> _INSTRUCTIONS FOR THE TASK_
Using the records below, write out only the lines from the line containing "X113300000Y-107989250D03*" up to and including the line containing "-fPIC -O3) */", exactly, with no pictures.

Data items:

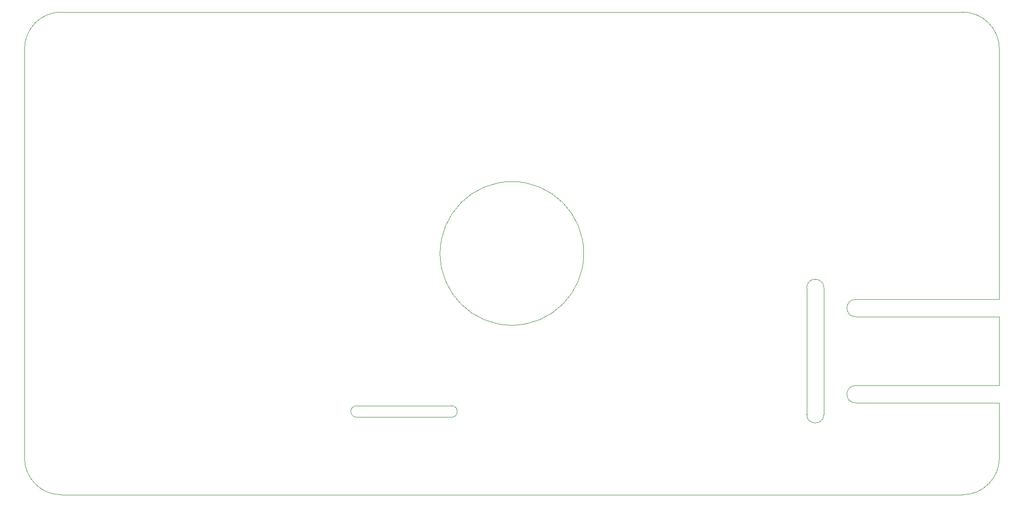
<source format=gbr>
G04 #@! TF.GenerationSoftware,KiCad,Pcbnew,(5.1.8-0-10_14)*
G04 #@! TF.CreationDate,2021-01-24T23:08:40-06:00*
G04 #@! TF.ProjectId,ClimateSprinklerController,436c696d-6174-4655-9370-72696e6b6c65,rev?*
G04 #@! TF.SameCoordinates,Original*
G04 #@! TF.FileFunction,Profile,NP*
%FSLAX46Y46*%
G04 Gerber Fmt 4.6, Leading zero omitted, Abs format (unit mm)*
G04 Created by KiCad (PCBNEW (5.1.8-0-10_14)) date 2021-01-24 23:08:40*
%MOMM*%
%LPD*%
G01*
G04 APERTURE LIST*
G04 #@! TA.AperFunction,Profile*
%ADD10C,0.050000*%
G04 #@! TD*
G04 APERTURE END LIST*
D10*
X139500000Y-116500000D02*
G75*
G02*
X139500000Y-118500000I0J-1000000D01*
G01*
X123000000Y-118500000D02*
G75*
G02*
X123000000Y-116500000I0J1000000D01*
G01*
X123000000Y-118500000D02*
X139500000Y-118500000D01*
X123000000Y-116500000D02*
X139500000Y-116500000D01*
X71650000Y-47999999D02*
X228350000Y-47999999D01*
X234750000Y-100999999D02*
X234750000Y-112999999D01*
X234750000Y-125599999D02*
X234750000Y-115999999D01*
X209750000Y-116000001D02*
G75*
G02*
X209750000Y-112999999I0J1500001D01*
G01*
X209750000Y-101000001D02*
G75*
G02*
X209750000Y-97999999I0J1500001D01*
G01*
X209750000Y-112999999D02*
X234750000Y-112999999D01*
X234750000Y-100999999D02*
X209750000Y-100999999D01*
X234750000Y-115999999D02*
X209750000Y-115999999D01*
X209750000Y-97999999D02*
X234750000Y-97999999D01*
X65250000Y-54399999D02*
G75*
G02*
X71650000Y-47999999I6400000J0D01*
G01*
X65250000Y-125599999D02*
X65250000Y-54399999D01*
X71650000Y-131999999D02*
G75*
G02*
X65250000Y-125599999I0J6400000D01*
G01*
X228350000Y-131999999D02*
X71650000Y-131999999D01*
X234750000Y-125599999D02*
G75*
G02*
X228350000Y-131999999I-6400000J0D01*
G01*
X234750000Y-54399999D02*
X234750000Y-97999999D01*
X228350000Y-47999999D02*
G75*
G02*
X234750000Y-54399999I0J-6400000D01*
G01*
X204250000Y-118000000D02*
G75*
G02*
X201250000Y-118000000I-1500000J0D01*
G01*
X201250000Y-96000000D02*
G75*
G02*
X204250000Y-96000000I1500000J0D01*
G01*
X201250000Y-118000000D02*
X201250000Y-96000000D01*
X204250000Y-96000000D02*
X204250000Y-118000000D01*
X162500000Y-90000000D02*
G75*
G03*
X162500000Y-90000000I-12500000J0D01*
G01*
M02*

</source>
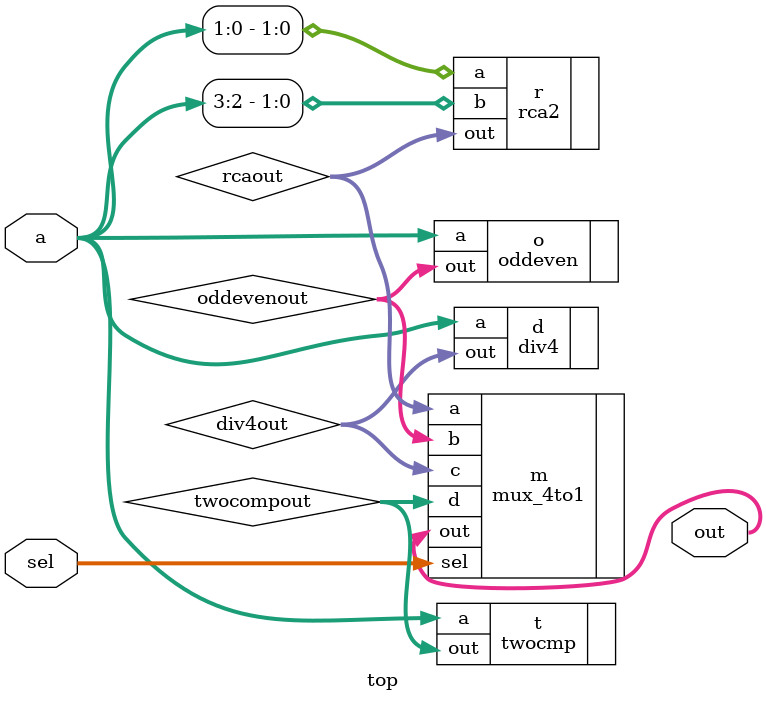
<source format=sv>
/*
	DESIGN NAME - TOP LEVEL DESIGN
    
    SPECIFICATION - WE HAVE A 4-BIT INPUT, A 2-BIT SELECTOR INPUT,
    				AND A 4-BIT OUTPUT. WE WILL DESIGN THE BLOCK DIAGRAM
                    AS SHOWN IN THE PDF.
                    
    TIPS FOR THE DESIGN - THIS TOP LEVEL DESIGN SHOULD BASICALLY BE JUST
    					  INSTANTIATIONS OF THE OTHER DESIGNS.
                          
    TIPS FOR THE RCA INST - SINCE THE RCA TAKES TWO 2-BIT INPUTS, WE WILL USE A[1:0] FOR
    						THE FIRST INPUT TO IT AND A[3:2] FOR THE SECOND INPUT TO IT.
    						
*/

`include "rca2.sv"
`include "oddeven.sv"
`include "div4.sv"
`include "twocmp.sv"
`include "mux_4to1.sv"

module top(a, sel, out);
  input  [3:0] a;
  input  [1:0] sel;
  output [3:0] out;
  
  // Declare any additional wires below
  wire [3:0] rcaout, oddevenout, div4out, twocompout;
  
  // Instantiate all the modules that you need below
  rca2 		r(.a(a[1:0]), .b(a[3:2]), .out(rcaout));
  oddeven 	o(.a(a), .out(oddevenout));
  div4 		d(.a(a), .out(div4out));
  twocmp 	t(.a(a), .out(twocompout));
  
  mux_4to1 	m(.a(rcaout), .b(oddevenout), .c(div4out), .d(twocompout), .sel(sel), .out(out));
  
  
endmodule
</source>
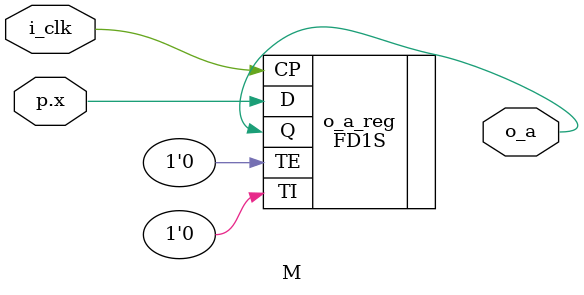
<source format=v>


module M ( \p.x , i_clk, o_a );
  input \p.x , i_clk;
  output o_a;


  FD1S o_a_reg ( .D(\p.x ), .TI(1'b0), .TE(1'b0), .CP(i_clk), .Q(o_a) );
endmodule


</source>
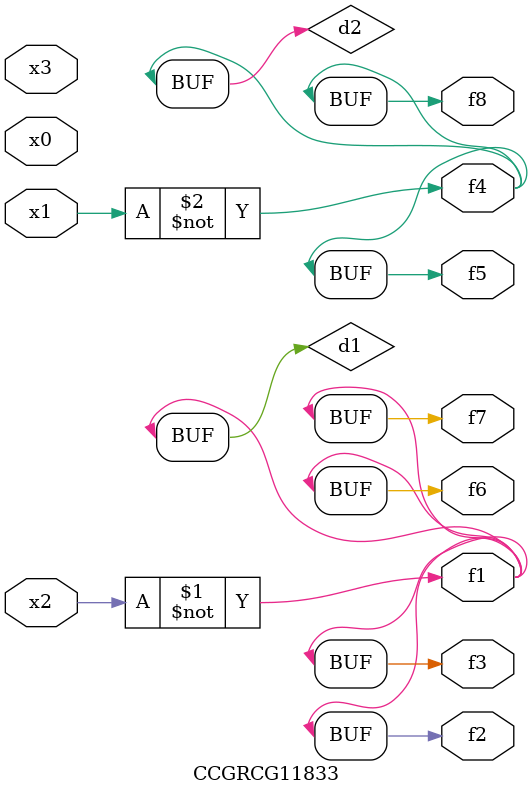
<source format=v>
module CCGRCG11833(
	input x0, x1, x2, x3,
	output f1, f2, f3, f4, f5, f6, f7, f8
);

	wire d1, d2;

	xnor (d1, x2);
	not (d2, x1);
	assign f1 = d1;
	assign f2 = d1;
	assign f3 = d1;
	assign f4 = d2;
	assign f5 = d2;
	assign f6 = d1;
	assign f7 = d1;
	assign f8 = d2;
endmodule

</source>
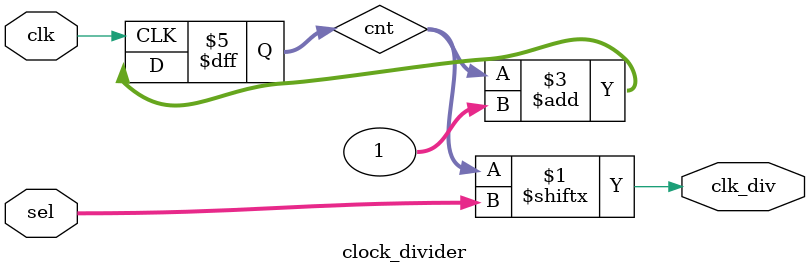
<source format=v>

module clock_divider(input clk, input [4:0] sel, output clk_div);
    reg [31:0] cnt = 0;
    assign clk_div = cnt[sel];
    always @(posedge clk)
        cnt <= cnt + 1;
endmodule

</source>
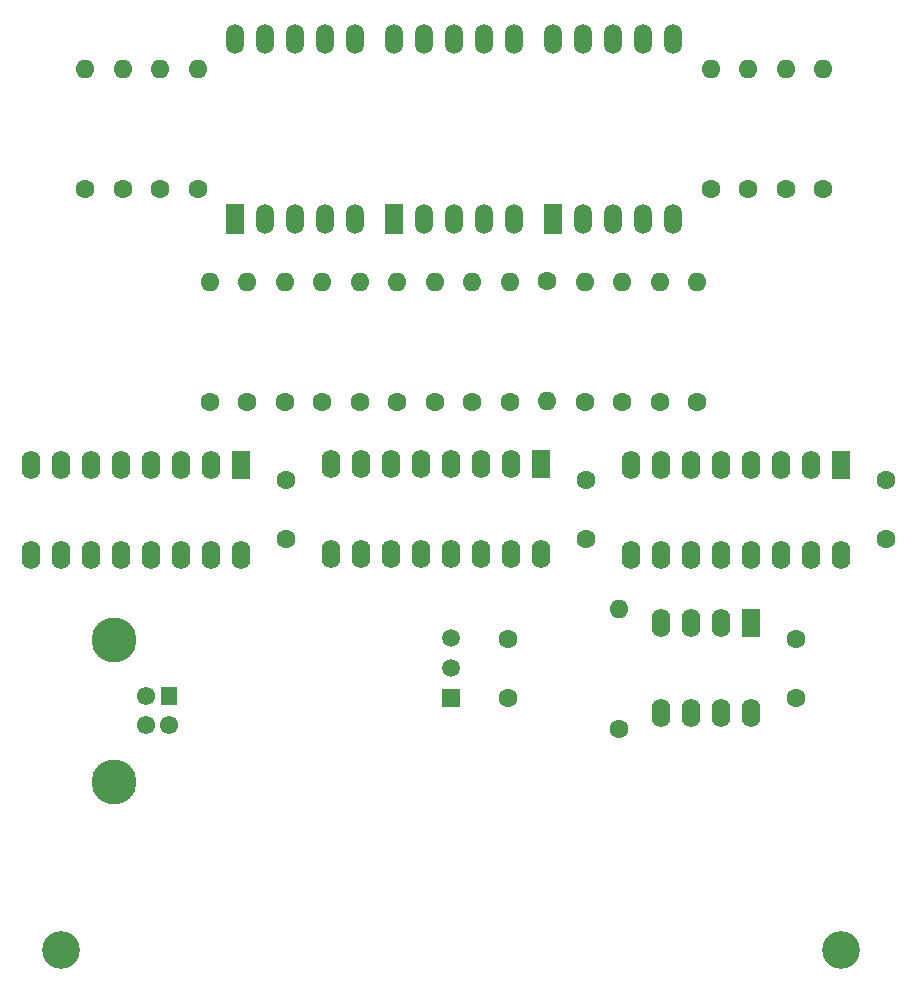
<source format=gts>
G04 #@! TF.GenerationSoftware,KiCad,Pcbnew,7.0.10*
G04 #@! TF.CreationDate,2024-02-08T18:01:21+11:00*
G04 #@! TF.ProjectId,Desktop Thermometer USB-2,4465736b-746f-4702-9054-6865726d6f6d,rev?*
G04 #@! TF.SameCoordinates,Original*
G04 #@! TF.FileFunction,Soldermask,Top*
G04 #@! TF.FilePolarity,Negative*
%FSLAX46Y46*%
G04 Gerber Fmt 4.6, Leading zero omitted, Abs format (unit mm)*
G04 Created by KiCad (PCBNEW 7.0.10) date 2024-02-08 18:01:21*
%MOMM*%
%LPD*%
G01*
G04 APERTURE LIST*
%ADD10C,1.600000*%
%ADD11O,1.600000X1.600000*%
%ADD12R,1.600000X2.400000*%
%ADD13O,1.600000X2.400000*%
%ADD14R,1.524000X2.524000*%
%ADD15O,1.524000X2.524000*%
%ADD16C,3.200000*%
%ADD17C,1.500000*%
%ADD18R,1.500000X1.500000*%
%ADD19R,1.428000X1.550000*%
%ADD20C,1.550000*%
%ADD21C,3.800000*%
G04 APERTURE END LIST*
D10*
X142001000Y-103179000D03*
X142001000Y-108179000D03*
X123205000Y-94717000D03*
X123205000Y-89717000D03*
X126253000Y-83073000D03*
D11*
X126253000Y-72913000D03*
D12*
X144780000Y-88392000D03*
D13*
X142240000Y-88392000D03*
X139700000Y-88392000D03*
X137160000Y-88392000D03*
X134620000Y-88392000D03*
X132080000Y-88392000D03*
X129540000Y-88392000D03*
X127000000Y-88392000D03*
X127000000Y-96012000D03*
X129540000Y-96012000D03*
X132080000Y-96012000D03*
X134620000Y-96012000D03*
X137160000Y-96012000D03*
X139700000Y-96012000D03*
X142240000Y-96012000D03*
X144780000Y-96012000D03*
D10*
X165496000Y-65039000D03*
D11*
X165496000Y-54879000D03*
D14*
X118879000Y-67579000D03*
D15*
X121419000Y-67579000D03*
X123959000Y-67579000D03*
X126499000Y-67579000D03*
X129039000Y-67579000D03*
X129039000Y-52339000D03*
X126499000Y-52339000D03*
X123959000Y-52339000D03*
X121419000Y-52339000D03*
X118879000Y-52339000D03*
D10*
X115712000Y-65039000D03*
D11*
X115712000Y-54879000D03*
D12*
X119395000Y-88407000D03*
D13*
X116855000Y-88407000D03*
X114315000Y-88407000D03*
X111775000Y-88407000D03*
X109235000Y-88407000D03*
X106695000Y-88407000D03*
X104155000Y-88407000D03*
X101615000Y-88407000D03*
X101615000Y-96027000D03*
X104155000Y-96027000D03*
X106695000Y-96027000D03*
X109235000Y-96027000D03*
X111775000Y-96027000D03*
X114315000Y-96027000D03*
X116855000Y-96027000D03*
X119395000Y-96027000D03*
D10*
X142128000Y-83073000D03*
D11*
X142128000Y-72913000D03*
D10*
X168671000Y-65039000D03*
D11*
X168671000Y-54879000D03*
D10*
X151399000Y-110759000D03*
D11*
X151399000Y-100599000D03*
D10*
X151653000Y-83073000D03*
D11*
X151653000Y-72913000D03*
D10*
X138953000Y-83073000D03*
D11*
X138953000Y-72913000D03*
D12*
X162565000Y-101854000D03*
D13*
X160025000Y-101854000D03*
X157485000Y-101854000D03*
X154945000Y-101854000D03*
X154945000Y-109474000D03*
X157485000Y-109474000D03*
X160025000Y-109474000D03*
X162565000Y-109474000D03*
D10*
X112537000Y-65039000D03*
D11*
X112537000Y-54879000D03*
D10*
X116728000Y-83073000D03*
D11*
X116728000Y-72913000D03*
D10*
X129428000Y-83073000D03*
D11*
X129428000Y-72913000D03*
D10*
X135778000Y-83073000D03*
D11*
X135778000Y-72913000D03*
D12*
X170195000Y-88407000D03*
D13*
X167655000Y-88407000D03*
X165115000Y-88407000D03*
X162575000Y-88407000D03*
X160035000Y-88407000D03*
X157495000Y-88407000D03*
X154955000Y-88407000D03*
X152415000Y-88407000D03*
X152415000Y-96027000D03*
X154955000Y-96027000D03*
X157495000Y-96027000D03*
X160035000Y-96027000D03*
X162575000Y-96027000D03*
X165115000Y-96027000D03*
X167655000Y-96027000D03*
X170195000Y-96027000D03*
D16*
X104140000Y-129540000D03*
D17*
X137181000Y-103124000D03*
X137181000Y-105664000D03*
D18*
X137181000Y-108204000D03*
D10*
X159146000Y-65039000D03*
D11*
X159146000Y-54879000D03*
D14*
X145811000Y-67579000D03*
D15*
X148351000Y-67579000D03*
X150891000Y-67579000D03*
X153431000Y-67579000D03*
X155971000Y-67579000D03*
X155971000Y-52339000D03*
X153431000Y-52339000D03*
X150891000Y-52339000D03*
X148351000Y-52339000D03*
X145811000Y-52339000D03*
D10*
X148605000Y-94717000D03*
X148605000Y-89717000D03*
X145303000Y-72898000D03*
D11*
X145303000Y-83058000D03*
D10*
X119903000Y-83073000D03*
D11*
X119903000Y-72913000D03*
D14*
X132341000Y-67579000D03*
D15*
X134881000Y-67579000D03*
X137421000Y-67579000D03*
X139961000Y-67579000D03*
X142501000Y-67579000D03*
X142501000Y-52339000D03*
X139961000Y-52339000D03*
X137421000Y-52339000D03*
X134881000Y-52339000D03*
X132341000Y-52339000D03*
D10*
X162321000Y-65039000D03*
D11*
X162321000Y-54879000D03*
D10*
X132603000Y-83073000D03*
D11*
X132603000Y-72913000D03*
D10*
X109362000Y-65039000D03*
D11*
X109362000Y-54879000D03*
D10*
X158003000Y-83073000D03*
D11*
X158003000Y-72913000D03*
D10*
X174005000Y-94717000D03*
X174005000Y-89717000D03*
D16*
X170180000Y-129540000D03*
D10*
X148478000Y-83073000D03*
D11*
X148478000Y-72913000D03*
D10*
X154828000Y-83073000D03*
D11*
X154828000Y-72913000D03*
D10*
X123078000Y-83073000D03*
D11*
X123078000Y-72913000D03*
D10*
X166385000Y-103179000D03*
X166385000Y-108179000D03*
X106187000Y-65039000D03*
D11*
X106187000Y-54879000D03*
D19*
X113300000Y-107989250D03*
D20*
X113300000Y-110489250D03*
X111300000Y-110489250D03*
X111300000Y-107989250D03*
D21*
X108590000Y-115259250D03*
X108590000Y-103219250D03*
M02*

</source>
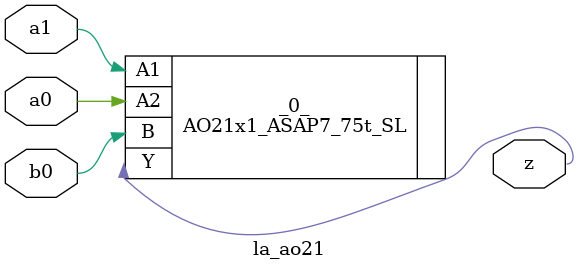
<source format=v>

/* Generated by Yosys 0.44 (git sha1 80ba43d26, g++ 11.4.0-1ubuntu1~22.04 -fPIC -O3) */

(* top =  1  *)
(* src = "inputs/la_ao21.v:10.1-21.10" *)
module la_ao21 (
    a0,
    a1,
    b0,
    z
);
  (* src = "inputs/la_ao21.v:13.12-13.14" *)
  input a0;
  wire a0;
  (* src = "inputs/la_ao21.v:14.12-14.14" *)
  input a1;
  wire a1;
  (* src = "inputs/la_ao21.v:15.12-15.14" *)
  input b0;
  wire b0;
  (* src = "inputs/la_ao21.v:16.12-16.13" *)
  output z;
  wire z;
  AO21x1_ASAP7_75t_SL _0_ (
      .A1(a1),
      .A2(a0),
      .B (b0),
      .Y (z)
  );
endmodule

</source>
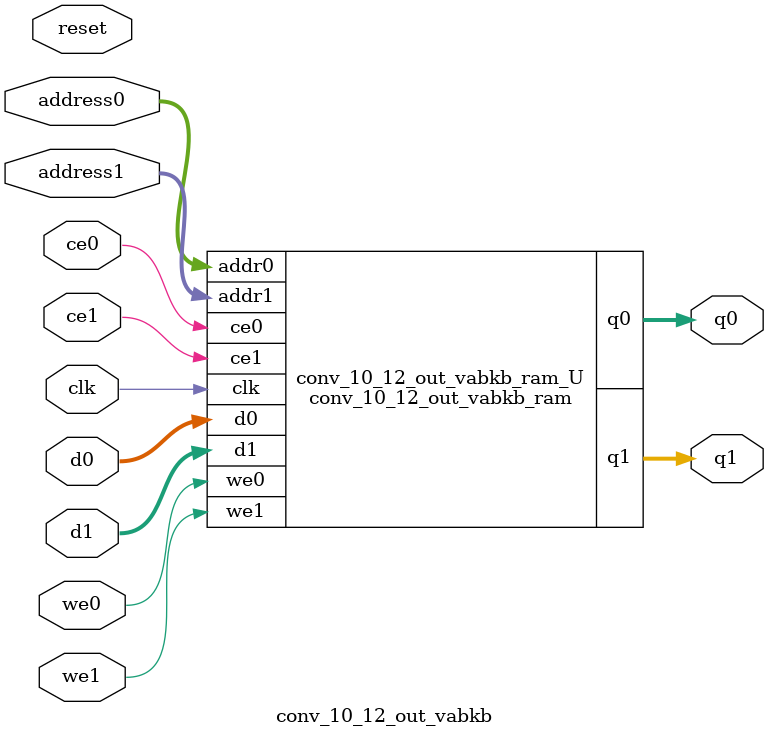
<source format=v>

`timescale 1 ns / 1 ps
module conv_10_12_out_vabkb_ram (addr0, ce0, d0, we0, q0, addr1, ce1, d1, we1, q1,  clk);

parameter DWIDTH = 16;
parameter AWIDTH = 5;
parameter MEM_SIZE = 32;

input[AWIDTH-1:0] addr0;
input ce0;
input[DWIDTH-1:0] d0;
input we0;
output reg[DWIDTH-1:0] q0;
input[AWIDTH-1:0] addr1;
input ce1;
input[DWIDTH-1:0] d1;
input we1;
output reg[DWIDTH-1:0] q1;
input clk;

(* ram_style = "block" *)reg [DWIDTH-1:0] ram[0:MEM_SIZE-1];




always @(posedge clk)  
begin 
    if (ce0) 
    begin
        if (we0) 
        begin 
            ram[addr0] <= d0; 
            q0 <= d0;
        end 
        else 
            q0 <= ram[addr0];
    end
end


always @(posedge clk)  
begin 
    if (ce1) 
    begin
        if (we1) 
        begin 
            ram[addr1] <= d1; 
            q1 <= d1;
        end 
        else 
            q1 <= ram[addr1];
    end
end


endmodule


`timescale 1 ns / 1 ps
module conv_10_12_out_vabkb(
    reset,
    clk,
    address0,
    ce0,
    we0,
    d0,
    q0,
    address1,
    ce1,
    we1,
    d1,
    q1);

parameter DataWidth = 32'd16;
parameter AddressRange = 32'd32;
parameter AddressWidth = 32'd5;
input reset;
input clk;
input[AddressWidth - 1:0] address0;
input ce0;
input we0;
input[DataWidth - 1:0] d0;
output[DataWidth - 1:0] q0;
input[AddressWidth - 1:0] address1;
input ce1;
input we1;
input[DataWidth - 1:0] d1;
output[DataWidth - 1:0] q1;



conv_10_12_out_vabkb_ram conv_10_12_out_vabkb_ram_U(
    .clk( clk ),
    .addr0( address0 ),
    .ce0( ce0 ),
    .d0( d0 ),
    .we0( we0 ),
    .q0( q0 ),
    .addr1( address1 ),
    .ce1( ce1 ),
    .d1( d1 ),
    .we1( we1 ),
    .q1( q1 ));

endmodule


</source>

> _EXERCISE OUTPUT_
X113300000Y-107989250D03*
D20*
X113300000Y-110489250D03*
X111300000Y-110489250D03*
X111300000Y-107989250D03*
D21*
X108590000Y-115259250D03*
X108590000Y-103219250D03*
M02*

</source>
<source format=v>

/* Generated by Yosys 0.44 (git sha1 80ba43d26, g++ 11.4.0-1ubuntu1~22.04 -fPIC -O3) */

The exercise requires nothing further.